I'd agree if Google didn't have a history of building things with (arguably)
unnecessarily complex APIs, like Angular1. I remember when Angular and React
were new, seeing an Angular "cheatsheat" that was around 14 pages; the
equivalent React cheatsheet was only 2 pages. Now, I do love the idea of
Tensorflow 1, essentially a functional DSL to explicitly construct computation
graphs, but Google's implementation of that idea was suboptimal: hard-to-
follow error messages, not intuitive, multiple APIs to do the same thing (and
continual API breakage as new APIs are introduced), difficult to debug. And
even if the graph "compiled" correctly, it could still fail at execution time.

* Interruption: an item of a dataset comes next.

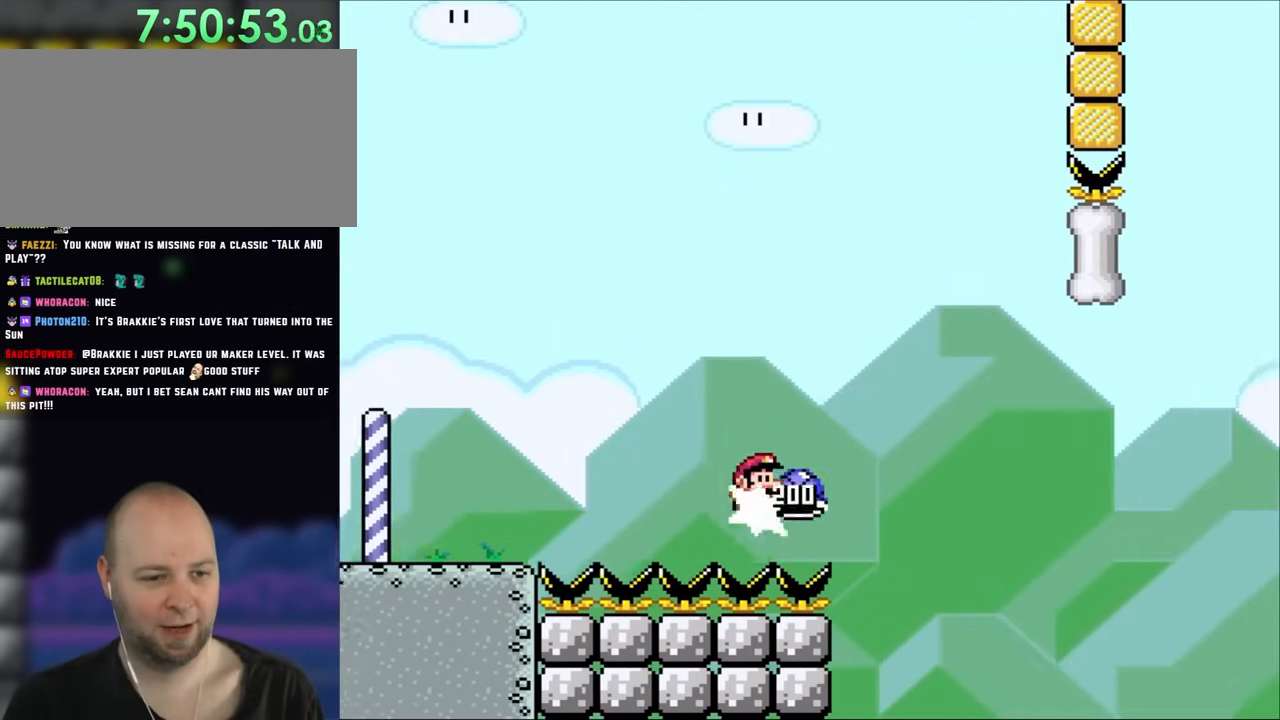
{"dt_ms": 500, "buttons": ["B", "DPAD_UP"], "events": [[300, "DPAD_RIGHT", "up"], [350, "DPAD_LEFT", "down"], [483, "DPAD_LEFT", "up"], [483, "DPAD_UP", "down"]]}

It's like they were building a programming language but lacked anyone with
language design or PL theory background. Which makes sense given that anyone
passionate about language design might prefer to work for somewhere closer to
the cutting edge like Microsoft (C#, F#, Typescript, F*...), Facebook
(Bucklescript, Hack), Apple (Swift) or Mozilla (Rust). Google does have its
own languages, Dart and Go, but they're notable for ignoring and rejecting
respectively cutting-edge PL theory (e.g. not disallowing null pointers, and
in Go's case not even supporting parametric polymorphism). The day-to-day
languages used at Google are also not particularly appealing to a PL
enthusiast: Python, Java and non-modern C++.

Google software often also seems to care more about enforcing their idea of
"best practices" on the user than about user experience. Tensorflow's C++
support is an example of this: it requires using Babel. As Babel doesn't
easily support integration into an existing C++ project, this essentially
means you have to change your whole project over to Babel just to use
Tensorflow C++, which is a huge amount of effort to go to just to use a
library. Especially when it's probably quicker to just rewrite the model in
PyTorch, which provides a simple header file and static library for linking,
the standard way of distributing C++ libraries. PyTorch also provides a nicer
C++ API, because it's not confined to the ancient C++ standards that Google
enforces, so can provide a modern API that's not full of macros (macros in
modern C++ are considered bad practice; should only be used when there's
absolutely no alternative).

To be fair, Google is really good at engineering language runtimes. Dart, Go
and Tensorflow are all impressive works of engineering. They just seem to lack
the organisational DNA for making them really nice to use, which maybe makes
sense given the main source of their revenues is search/AdWords, the success
of which is primarily driven by superior science/engineering. Compared to e.g.
Facebook and Microsoft, that were/are in the business of making pretty things
that users like to use (operating system, word processor, website). Or even
comparing to Apple: people pay a huge premium for Apple phones over Android
phones, in spite of their worse hardware, because of their more appealing
design.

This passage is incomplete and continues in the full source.